Может, помечтать, чтобы вон та ворона, которая смолоду в облаках не летала, вдруг под старость взлетела высоко в небо?.. Вот если б наших белых яблоневских курочек да подкармливать красным перцем изо дня в день, то они бы сделались розовыми и не было бы таких розовых курочек ни в Сухолужье, ни в Чудовах, ни в Большом Вербном…

Вот такие мечты шевелились в голове грибка-боровичка, но с этими мечтами чувствовал себя Хома как будто из-за угла мешком прибитым — потому что сознательно гнал от себя самые сокровенные мысли. Какие? Да мечтал он все о коровнике и своих вилах!

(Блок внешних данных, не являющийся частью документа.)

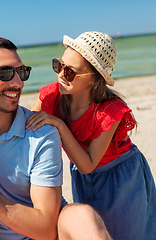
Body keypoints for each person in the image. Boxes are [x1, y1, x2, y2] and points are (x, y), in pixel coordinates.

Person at [0, 36, 112, 240]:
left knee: (81, 215)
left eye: (21, 72)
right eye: (6, 73)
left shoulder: (41, 134)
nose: (18, 83)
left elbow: (45, 229)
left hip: (51, 233)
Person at [25, 31, 156, 240]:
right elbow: (22, 126)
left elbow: (88, 164)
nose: (60, 74)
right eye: (58, 65)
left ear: (95, 78)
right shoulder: (52, 95)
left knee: (127, 233)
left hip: (120, 177)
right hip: (83, 175)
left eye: (70, 72)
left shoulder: (109, 111)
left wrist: (59, 124)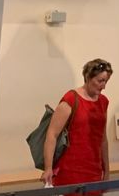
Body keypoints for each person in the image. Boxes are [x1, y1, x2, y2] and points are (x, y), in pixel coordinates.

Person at [42, 58, 112, 188]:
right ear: (88, 77)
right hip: (70, 170)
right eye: (100, 81)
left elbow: (103, 139)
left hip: (94, 170)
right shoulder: (71, 99)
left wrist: (107, 170)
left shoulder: (103, 102)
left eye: (106, 81)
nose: (104, 86)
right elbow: (52, 134)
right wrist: (48, 168)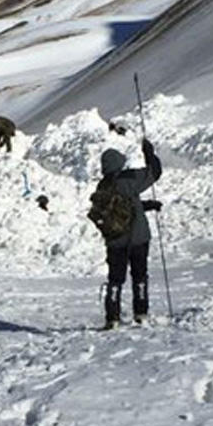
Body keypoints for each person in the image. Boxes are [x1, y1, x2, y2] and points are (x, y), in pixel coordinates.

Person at [88, 139, 163, 329]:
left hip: (114, 241)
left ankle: (112, 318)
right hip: (138, 238)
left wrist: (146, 205)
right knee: (139, 277)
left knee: (115, 280)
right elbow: (155, 172)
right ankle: (141, 314)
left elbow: (122, 208)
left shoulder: (102, 187)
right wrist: (149, 153)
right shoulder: (129, 179)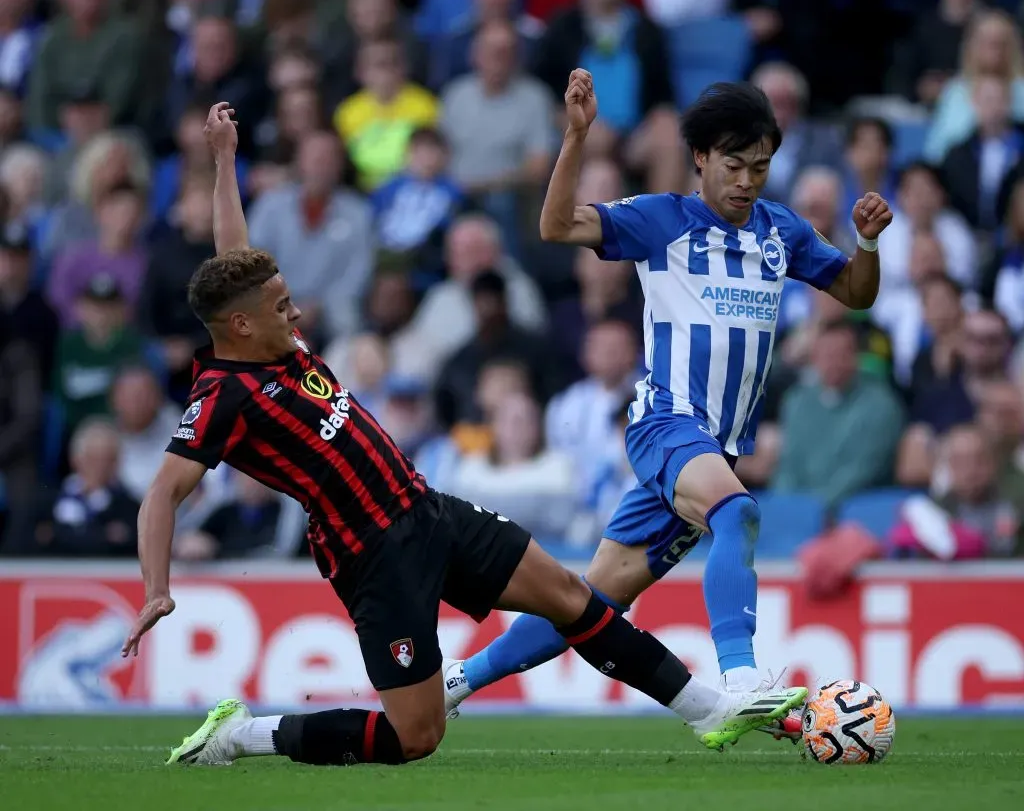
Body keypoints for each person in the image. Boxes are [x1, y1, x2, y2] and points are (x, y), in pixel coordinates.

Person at [119, 103, 807, 769]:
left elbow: (234, 259)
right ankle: (245, 735)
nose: (295, 312)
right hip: (371, 555)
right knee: (415, 737)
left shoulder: (276, 340)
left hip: (426, 508)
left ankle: (709, 710)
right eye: (280, 306)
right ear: (240, 326)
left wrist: (225, 162)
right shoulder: (221, 398)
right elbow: (162, 493)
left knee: (572, 597)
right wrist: (155, 587)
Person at [443, 72, 893, 741]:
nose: (747, 181)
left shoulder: (782, 232)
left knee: (586, 602)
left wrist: (868, 243)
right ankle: (741, 680)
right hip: (666, 423)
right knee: (737, 511)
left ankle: (452, 682)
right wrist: (576, 136)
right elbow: (555, 224)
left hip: (716, 446)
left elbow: (856, 293)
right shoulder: (663, 220)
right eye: (734, 165)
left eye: (760, 167)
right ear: (701, 158)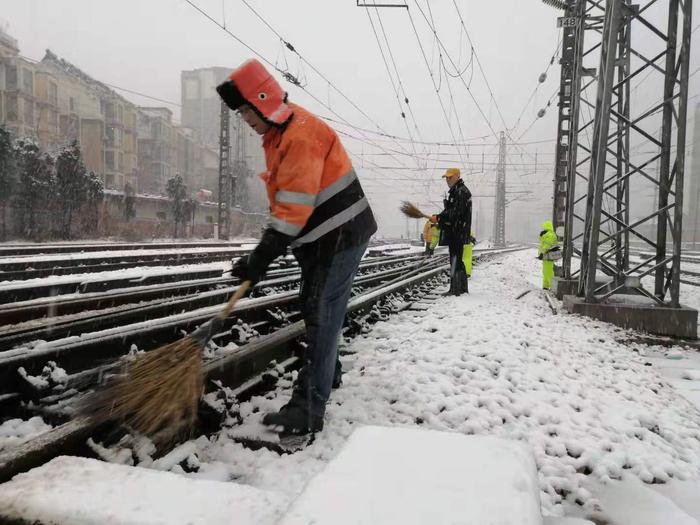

Грибок-боровичок и ведать не ведал, что так трудно на белом свете мечтать. Ведь какой этот белый свет удобный для мечтаний, эге ж, совсем как та свита, что на Савку шита, а все мечты сворачивают на одно — на коровник.

И побежали по лицу Хомы отлученного слезы от великого отчаяния, хоть и пытался он взять себя в руки. Слезы редкие — да едкие, и сельский стихийный макробиотик киснул, как квашня. Кто-нибудь другой, может, не печалился бы и не ходил как тень, какого черта печалиться, все это перетолчется да перемелется, но только не Хома отлученный, который чувствовал себя так, будто печаль да горе его с ног свалили, а беда землею привалила.

ГЛАВА ТРИДЦАТЬ ШЕСТАЯ

в которой рассказывается не только про то, как Мартоха массировала Хому, а и про то, как грибок-боровичок занялся лечебным сорокадневным голоданием и благословенная Яблоневка по его примеру тоже голодала, очищалась от шлаков, питалась воздухом, оздоравливалась и крепла
Парад планет - img_39.jpeg

«Ладно, — думалось Хоме под грушею, — раз академик Иона Исаевич Короглы повадился по мою душу, раз председатель колхоза Дым дует в одну дудку с академиком, то пора мне предать анафеме и восточную философию, и макробиотический дзен. Отныне я не только не буду употреблять макробиотических харчей, а и вообще перестану есть. Дудки тебе, Хома, хватит холодец сосать».

Так решил Хома отлученный, которого до сих пор никто за еду не ругал, а за работу и подавно в глаза никто никогда не плевал.

— Хомонько, это ты или не ты? — вскрикнула Мартоха за обедом, видя, что Хома за стол не садится, за ложку не берется и к еде не притрагивается. — Или ты согрешил, что даже крошки хлеба себе не накрошил?